→ ACTIVITY
Pull every line containing the word "INOV" from the records.
*** Begin section ***
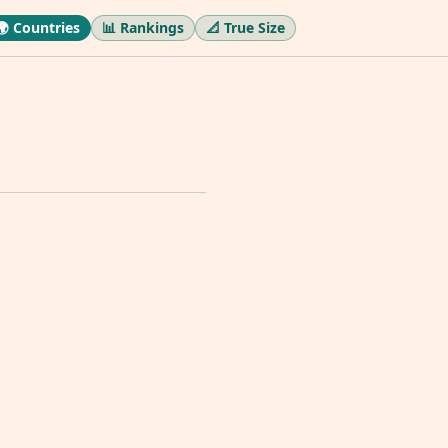
🌍 Countries
📊 Rankings
📐 True Size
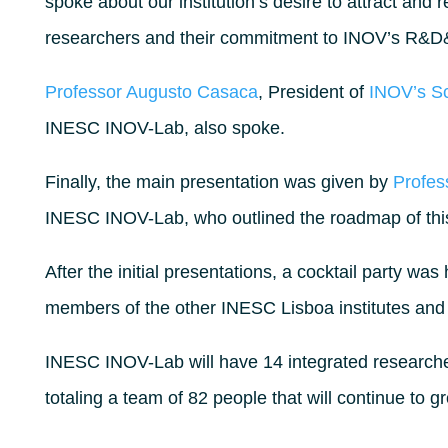
spoke about our institution’s desire to attract and 
researchers and their commitment to INOV’s R&D&I
Professor Augusto Casaca
, President of
INOV’s Sc
INESC INOV-Lab, also spoke.
Finally, the main presentation was given by
Profes
INESC INOV-Lab, who outlined the roadmap of th
After the initial presentations, a cocktail party was
members of the other INESC Lisboa institutes and
INESC INOV-Lab will have 14 integrated researche
totaling a team of 82 people that will continue to g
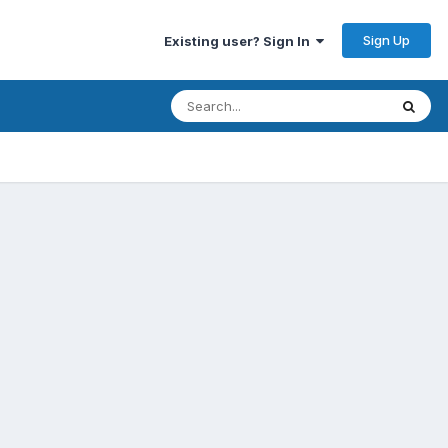
Sign Up
Existing user? Sign In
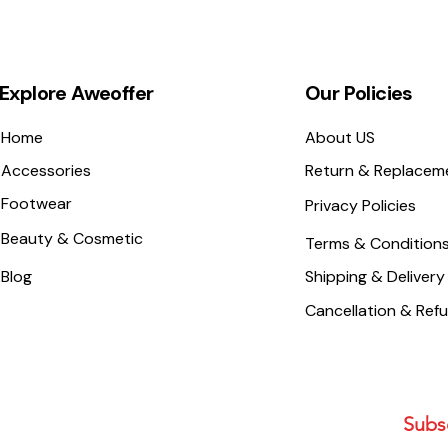
Explore Aweoffer
Our Policies
Home
About US
Accessories
Return & Replacem
Footwear
Privacy Policies
Beauty & Cosmetic
Terms & Condition
Blog
Shipping & Delivery
Cancellation & Ref
Subsc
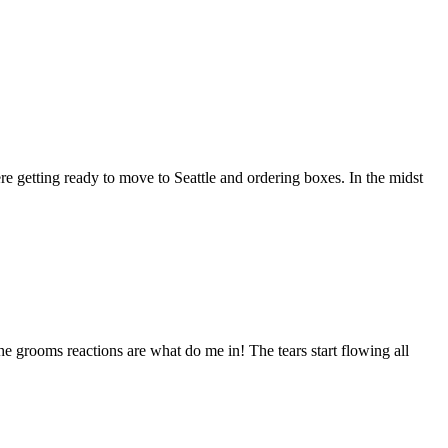
re getting ready to move to Seattle and ordering boxes. In the midst
 the grooms reactions are what do me in! The tears start flowing all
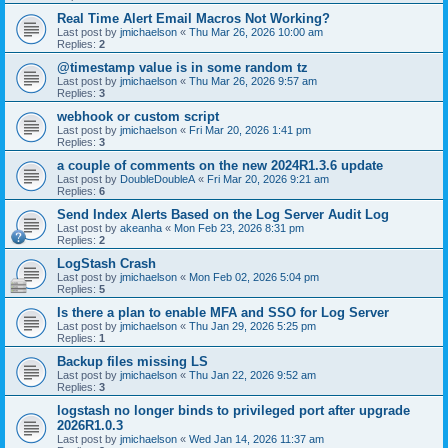
Real Time Alert Email Macros Not Working?
Last post by
jmichaelson
«
Thu Mar 26, 2026 10:00 am
Replies:
2
@timestamp value is in some random tz
Last post by
jmichaelson
«
Thu Mar 26, 2026 9:57 am
Replies:
3
webhook or custom script
Last post by
jmichaelson
«
Fri Mar 20, 2026 1:41 pm
Replies:
3
a couple of comments on the new 2024R1.3.6 update
Last post by
DoubleDoubleA
«
Fri Mar 20, 2026 9:21 am
Replies:
6
Send Index Alerts Based on the Log Server Audit Log
Last post by
akeanha
«
Mon Feb 23, 2026 8:31 pm
Replies:
2
LogStash Crash
Last post by
jmichaelson
«
Mon Feb 02, 2026 5:04 pm
Replies:
5
Is there a plan to enable MFA and SSO for Log Server
Last post by
jmichaelson
«
Thu Jan 29, 2026 5:25 pm
Replies:
1
Backup files missing LS
Last post by
jmichaelson
«
Thu Jan 22, 2026 9:52 am
Replies:
3
logstash no longer binds to privileged port after upgrade
2026R1.0.3
Last post by
jmichaelson
«
Wed Jan 14, 2026 11:37 am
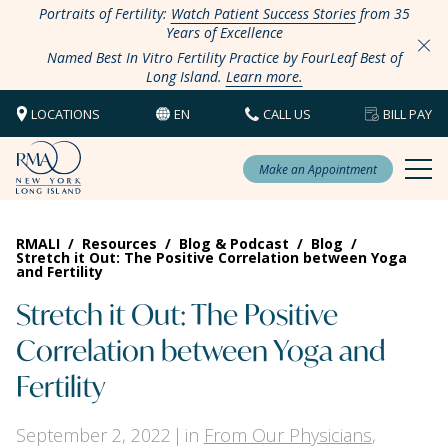
Portraits of Fertility:
Watch Patient Success Stories
from 35
Years of Excellence
Named Best In Vitro Fertility Practice by FourLeaf Best of
Long Island.
Learn more.
LOCATIONS
EN
CALL US
BILL PAY
Make an Appointment
RMALI
/
Resources
/
Blog & Podcast
/
Blog
/
Stretch it Out: The Positive Correlation between Yoga
and Fertility
Stretch it Out: The Positive
Correlation between Yoga and
Fertility
September 2, 2022
in
From Our Physicians
,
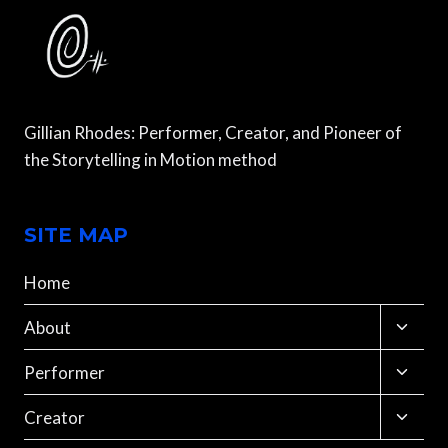
Gillian Rhodes: Performer, Creator, and Pioneer of
the Storytelling in Motion method
SITE MAP
Home
Toggle
About
child
menu
Toggle
Performer
child
menu
Toggle
Creator
child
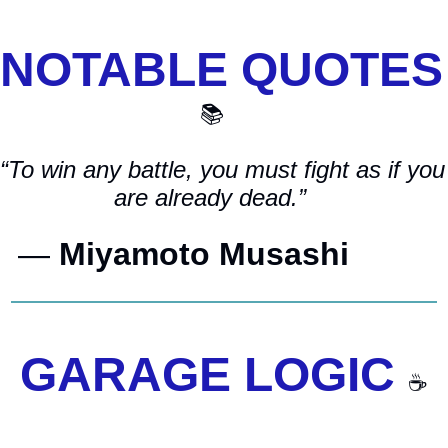
NOTAB
📚
“To win any battle, you must fight as if you 
are already dead.”    
— 
Miyamoto Musashi         
GARAGE LOGIC 
☕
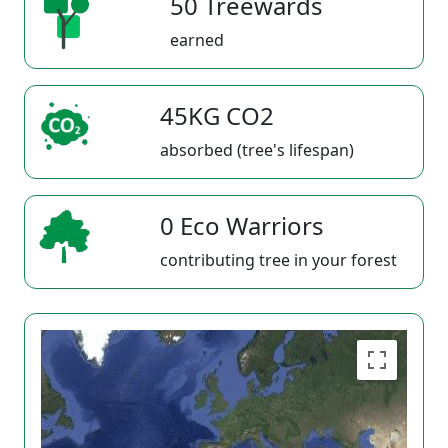
50 Treewards
earned
45KG CO2
absorbed (tree's lifespan)
0 Eco Warriors
contributing tree in your forest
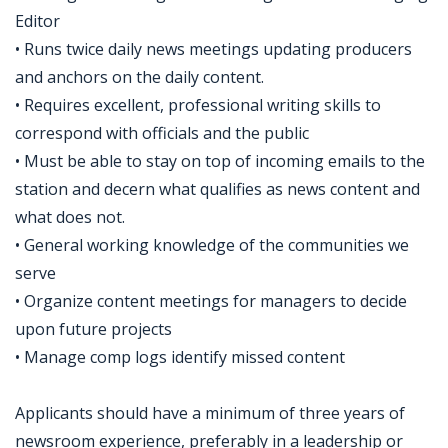
Editor
• Runs twice daily news meetings updating producers
and anchors on the daily content.
• Requires excellent, professional writing skills to
correspond with officials and the public
• Must be able to stay on top of incoming emails to the
station and decern what qualifies as news content and
what does not.
• General working knowledge of the communities we
serve
• Organize content meetings for managers to decide
upon future projects
• Manage comp logs identify missed content
Applicants should have a minimum of three years of
newsroom experience, preferably in a leadership or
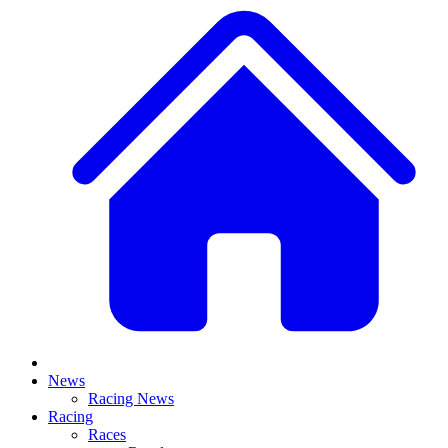
News
Racing News
Racing
Races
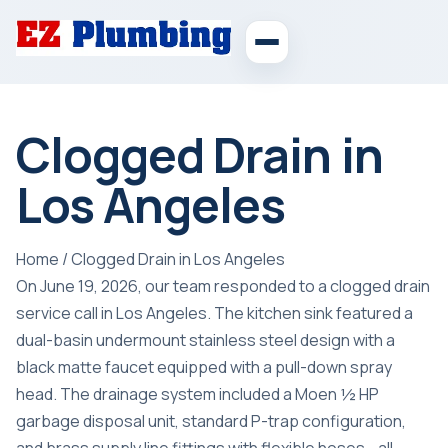
Clogged Drain in
Los Angeles
Home
/
Clogged Drain in Los Angeles
On June 19, 2026, our team responded to a clogged drain
service call in Los Angeles. The kitchen sink featured a
dual-basin undermount stainless steel design with a
black matte faucet equipped with a pull-down spray
head. The drainage system included a Moen ½ HP
garbage disposal unit, standard P-trap configuration,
*** End section ***
→ ANSWER TO THE EXERCISE
researchers and their commitment to INOV’s R&D&I
INOV’s Sc
INESC INOV-Lab, also spoke.
INESC INOV-Lab, who outlined the roadmap of th
INESC INOV-Lab will have 14 integrated researche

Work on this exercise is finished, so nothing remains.